▶ [EXERCISE AIM]: Copy the listing's lines word for word, starting at the line containing "Xamarin.Forms on Android." and ending after the line containing "So turned Windows".

┄┄┄┄┄┄

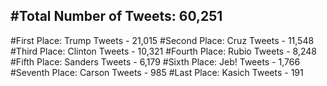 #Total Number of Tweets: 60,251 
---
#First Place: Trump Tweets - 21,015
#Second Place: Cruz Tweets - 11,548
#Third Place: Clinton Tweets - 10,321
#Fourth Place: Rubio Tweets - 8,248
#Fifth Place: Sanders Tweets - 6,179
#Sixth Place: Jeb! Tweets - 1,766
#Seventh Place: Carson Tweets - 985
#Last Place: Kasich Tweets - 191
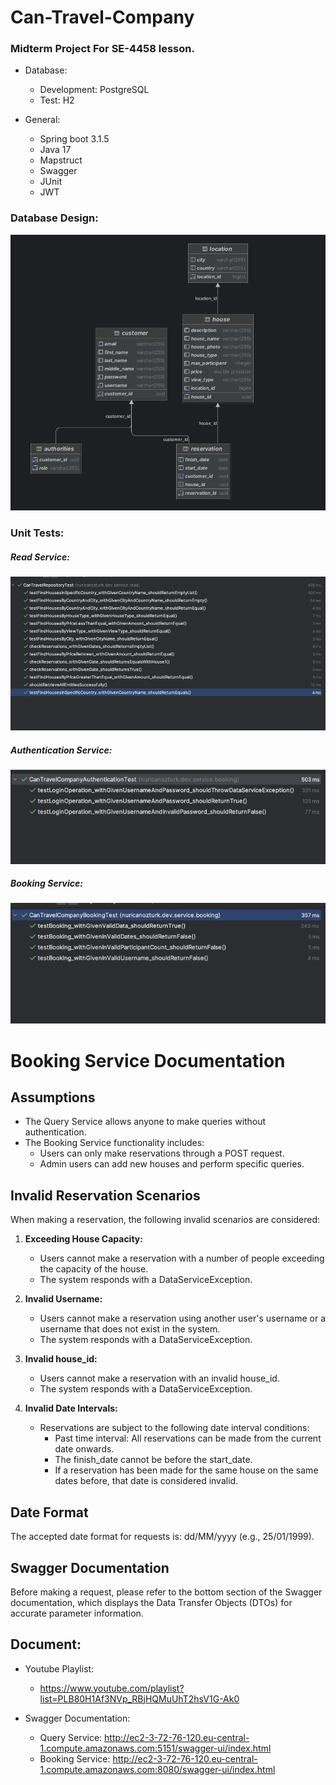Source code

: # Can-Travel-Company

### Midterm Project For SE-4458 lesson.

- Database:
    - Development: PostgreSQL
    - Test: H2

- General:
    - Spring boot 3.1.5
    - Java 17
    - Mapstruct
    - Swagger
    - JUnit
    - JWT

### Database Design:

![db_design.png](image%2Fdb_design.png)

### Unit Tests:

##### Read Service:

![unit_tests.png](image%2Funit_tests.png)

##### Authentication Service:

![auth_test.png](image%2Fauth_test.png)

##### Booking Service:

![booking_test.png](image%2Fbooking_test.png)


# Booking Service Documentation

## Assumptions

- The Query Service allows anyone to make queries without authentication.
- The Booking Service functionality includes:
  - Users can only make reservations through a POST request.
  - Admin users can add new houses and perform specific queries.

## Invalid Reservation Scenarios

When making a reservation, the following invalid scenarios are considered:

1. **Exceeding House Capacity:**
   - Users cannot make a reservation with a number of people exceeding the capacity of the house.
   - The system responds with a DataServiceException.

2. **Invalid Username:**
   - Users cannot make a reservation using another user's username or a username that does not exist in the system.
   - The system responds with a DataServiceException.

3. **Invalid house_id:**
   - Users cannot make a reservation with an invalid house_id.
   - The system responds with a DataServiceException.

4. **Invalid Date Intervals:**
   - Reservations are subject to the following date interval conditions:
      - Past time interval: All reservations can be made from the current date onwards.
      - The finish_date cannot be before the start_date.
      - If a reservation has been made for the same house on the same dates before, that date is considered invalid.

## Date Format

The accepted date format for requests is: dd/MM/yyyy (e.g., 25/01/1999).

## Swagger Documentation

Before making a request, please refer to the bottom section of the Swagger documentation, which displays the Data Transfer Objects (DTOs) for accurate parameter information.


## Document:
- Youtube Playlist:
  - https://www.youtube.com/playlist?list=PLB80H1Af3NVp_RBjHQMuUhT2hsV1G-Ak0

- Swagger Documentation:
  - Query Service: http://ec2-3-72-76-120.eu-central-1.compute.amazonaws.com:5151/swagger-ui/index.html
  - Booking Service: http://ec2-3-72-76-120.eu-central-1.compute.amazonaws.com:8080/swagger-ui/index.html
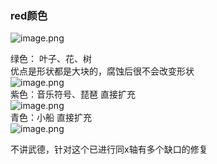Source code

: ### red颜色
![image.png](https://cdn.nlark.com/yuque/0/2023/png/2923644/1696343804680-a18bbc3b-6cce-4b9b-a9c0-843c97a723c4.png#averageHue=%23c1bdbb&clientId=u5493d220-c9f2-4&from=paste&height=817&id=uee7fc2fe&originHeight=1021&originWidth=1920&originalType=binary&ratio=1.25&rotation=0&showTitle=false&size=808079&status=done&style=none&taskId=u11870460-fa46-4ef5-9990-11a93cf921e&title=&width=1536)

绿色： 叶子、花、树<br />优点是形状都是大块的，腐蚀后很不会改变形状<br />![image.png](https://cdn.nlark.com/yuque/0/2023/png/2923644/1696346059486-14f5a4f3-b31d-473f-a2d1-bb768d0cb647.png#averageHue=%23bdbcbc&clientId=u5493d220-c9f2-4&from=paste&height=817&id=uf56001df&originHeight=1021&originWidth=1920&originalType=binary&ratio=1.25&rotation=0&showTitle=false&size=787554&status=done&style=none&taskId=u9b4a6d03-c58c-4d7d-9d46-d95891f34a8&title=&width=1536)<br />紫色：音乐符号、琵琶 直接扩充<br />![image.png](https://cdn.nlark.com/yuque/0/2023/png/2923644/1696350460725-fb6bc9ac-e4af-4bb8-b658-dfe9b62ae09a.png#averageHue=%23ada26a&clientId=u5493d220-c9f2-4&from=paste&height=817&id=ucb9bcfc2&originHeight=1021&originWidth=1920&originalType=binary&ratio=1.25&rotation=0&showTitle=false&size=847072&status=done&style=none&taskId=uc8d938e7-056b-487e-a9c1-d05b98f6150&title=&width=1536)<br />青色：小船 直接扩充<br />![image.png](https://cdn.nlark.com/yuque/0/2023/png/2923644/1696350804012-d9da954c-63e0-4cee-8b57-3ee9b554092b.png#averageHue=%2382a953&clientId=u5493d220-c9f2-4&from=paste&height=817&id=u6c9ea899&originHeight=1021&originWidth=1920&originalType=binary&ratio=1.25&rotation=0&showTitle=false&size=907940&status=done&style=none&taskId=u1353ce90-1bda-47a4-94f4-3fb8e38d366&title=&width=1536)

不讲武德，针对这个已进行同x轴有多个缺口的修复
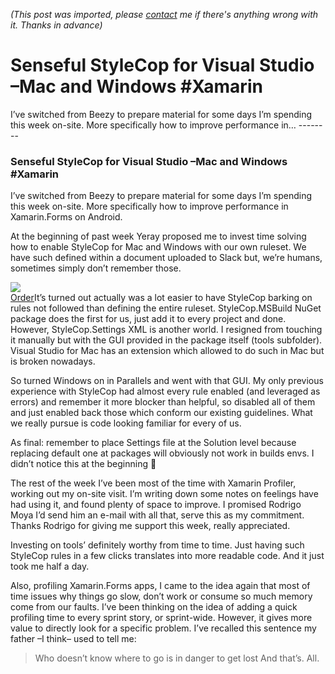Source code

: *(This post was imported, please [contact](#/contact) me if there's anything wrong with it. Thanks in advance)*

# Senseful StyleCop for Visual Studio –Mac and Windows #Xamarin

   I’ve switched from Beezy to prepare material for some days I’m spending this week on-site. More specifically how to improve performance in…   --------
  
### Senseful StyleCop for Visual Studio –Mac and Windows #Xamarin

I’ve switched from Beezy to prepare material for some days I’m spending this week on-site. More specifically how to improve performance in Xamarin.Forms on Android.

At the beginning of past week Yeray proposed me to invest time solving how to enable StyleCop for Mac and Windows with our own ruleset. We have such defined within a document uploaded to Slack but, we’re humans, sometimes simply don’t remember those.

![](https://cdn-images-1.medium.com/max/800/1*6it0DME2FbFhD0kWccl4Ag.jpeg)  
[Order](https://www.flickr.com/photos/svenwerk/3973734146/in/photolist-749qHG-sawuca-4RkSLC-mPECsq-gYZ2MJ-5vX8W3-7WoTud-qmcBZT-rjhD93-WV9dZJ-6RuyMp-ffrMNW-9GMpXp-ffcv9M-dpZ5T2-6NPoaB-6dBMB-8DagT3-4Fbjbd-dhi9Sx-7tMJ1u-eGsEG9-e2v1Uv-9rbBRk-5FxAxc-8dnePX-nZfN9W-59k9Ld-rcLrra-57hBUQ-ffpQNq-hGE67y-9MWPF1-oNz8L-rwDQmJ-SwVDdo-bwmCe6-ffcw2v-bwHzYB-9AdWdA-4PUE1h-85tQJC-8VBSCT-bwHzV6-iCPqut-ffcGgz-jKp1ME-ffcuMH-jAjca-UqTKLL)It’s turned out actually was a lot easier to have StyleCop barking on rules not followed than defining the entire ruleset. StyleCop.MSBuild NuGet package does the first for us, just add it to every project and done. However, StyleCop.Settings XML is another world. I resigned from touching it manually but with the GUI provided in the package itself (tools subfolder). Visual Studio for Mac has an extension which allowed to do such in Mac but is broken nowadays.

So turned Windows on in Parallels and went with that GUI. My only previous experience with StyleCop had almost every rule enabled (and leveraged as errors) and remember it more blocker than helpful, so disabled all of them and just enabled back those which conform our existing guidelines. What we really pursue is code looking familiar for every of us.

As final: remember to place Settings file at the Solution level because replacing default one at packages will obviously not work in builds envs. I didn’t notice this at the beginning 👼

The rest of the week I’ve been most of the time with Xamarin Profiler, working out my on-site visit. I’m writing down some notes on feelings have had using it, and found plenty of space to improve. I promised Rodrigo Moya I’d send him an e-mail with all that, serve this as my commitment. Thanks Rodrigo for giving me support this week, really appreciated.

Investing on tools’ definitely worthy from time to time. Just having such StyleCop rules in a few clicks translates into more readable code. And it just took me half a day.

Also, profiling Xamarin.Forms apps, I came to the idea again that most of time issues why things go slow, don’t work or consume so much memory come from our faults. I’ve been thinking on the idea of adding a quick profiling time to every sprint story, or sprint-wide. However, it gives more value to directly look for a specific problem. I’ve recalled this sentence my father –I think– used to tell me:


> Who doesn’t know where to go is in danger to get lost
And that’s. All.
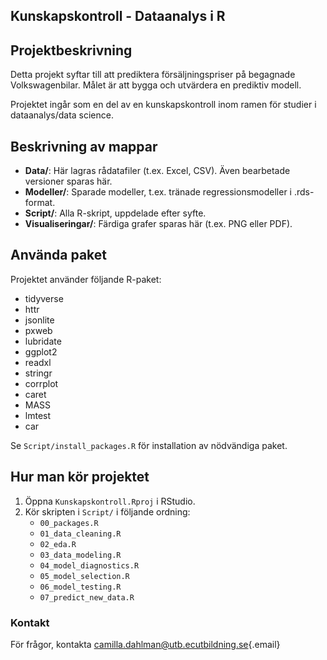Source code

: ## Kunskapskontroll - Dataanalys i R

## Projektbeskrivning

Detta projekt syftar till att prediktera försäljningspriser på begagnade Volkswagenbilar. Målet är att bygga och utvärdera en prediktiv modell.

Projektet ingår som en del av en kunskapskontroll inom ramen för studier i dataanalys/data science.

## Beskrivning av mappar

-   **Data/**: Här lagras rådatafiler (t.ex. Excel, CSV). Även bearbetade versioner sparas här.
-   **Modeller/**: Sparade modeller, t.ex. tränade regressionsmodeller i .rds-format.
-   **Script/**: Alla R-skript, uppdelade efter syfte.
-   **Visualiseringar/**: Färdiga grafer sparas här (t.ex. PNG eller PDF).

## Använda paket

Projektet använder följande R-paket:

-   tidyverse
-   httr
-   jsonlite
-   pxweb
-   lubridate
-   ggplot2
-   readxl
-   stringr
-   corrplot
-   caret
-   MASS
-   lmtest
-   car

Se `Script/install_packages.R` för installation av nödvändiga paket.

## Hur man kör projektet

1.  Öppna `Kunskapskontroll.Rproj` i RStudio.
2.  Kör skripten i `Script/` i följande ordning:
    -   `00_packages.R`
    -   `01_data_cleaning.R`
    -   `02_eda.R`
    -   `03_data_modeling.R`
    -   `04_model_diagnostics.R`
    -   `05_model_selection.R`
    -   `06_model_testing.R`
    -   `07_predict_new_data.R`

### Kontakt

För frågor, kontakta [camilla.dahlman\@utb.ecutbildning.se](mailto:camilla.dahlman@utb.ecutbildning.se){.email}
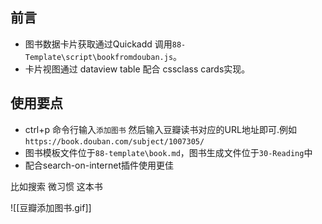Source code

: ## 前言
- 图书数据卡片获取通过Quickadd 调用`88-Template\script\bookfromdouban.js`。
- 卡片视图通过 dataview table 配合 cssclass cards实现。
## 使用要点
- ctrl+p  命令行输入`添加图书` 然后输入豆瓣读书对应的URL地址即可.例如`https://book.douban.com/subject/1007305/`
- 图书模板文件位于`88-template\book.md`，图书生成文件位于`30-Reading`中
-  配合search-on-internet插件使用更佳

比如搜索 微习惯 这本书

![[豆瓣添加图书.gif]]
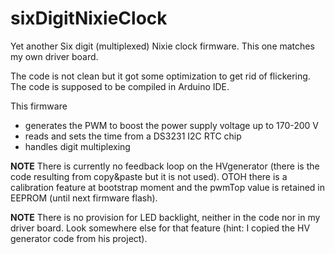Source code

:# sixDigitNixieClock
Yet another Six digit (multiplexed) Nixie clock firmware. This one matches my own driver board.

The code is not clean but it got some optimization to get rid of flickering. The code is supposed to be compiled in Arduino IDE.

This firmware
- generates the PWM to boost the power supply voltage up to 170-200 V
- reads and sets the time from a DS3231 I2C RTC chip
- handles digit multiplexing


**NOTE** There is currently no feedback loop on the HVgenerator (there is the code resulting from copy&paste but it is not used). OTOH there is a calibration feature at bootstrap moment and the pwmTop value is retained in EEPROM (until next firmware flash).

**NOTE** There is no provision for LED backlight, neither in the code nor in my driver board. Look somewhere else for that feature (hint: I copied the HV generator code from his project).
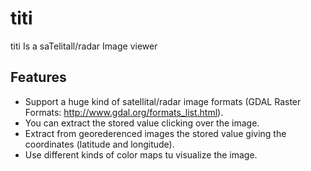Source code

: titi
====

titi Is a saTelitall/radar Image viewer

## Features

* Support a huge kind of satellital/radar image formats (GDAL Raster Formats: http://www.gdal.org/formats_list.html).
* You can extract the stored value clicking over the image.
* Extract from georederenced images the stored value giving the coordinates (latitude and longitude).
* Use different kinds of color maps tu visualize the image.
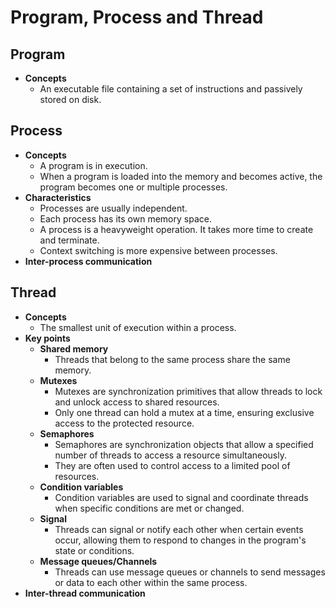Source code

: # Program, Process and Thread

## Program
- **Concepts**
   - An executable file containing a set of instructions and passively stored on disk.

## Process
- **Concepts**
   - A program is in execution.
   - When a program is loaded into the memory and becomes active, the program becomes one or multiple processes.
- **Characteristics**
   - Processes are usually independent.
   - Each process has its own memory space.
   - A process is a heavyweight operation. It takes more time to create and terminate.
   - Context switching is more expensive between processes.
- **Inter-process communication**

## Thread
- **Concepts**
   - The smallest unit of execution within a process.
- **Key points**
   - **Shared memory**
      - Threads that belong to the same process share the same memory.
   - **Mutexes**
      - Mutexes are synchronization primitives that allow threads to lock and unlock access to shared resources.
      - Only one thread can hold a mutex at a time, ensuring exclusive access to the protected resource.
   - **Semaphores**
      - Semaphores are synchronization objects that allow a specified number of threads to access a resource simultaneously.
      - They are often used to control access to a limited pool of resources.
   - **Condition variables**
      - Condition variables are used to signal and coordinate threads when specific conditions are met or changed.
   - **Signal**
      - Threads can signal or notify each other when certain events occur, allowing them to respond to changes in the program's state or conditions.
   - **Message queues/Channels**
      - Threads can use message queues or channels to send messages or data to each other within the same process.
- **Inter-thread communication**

┄┄┄┄┄┄

▶ [SOLUTION TO THIS TASK]:
I’ve switched from Beezy to prepare material for some days I’m spending this week on-site. More specifically how to improve performance in Xamarin.Forms on Android.

At the beginning of past week Yeray proposed me to invest time solving how to enable StyleCop for Mac and Windows with our own ruleset. We have such defined within a document uploaded to Slack but, we’re humans, sometimes simply don’t remember those.

![](https://cdn-images-1.medium.com/max/800/1*6it0DME2FbFhD0kWccl4Ag.jpeg)  
[Order](https://www.flickr.com/photos/svenwerk/3973734146/in/photolist-749qHG-sawuca-4RkSLC-mPECsq-gYZ2MJ-5vX8W3-7WoTud-qmcBZT-rjhD93-WV9dZJ-6RuyMp-ffrMNW-9GMpXp-ffcv9M-dpZ5T2-6NPoaB-6dBMB-8DagT3-4Fbjbd-dhi9Sx-7tMJ1u-eGsEG9-e2v1Uv-9rbBRk-5FxAxc-8dnePX-nZfN9W-59k9Ld-rcLrra-57hBUQ-ffpQNq-hGE67y-9MWPF1-oNz8L-rwDQmJ-SwVDdo-bwmCe6-ffcw2v-bwHzYB-9AdWdA-4PUE1h-85tQJC-8VBSCT-bwHzV6-iCPqut-ffcGgz-jKp1ME-ffcuMH-jAjca-UqTKLL)It’s turned out actually was a lot easier to have StyleCop barking on rules not followed than defining the entire ruleset. StyleCop.MSBuild NuGet package does the first for us, just add it to every project and done. However, StyleCop.Settings XML is another world. I resigned from touching it manually but with the GUI provided in the package itself (tools subfolder). Visual Studio for Mac has an extension which allowed to do such in Mac but is broken nowadays.

So turned Windows on in Parallels and went with that GUI. My only previous experience with StyleCop had almost every rule enabled (and leveraged as errors) and remember it more blocker than helpful, so disabled all of them and just enabled back those which conform our existing guidelines. What we really pursue is code looking familiar for every of us.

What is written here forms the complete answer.